On May 15, 2015, at 5:19 AM, chasiotisv at math.auth.gr wrote:
Yes, I am asking whether that integer can be exactly represented on a computer.
Yes, but it requires significant effort to do so because you need arbitrary-precision algorithms.
I use 64 bit. I have changed 64 up to 1024 but nothing changed.
I don't think we are talking about the same thing here.
I have tried also to use Rmpfr package, but I haven't solved my problem?
You have not clearly stated what the problem is you are trying to solve. Clearly you don't need to know whether the number is an integer - you already know it is. You also know that a number of that size cannot be exactly represented natively in your computer. So asking whether it turns out to be a whole number or not is asking a question about the machine precision and the algorithm, not about the number.

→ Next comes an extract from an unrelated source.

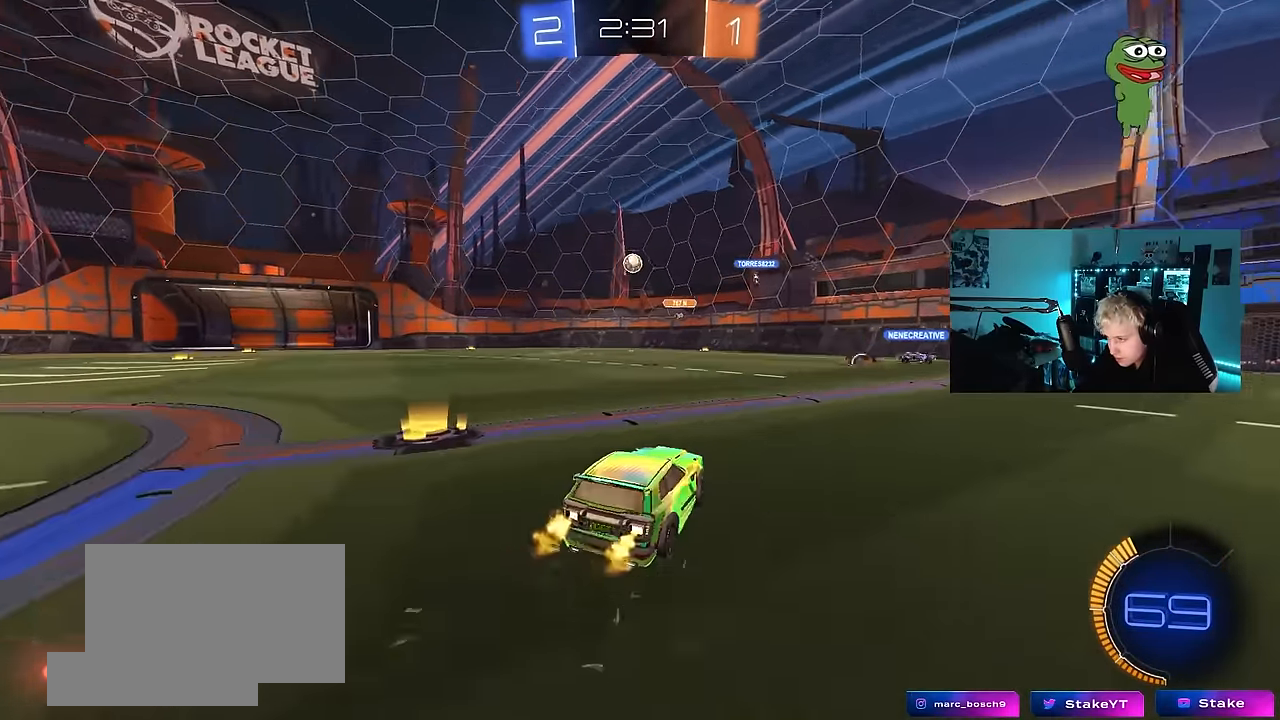
{"keys": ["d"], "mouse": [], "events": [[17, "shift", "up"], [50, "a", "up"], [150, "w", "up"], [283, "a", "down"], [383, "a", "up"], [483, "d", "down"]]}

How do you think I can use the Rmpfr package? 2^63-1
[1] 9.223372e+18
print(2^63 - 1, digits=19)
[1] 9223372036854775808 # wrong! library(Rmpfr) a <- mpfr(2, 64) print(a^63 - 1, digits=19) 1 'mpfr' number of precision 64 bits [1] 9223372036854775807 # correct! ... but you will need to change the code that does the calculation so that it uses mpfr-class number with enough precision to safely avoid rounding errors for the size of all intermediate values in your calculation. Probably this means you will write your own determinant algorithm - and if this is just for one matrix it doesn't need to be fast so why not. Google tells me there are division-free algorithms for calculating determinants that are O(n^4). But as I wrote above, I can't imagine why this makes sense. B.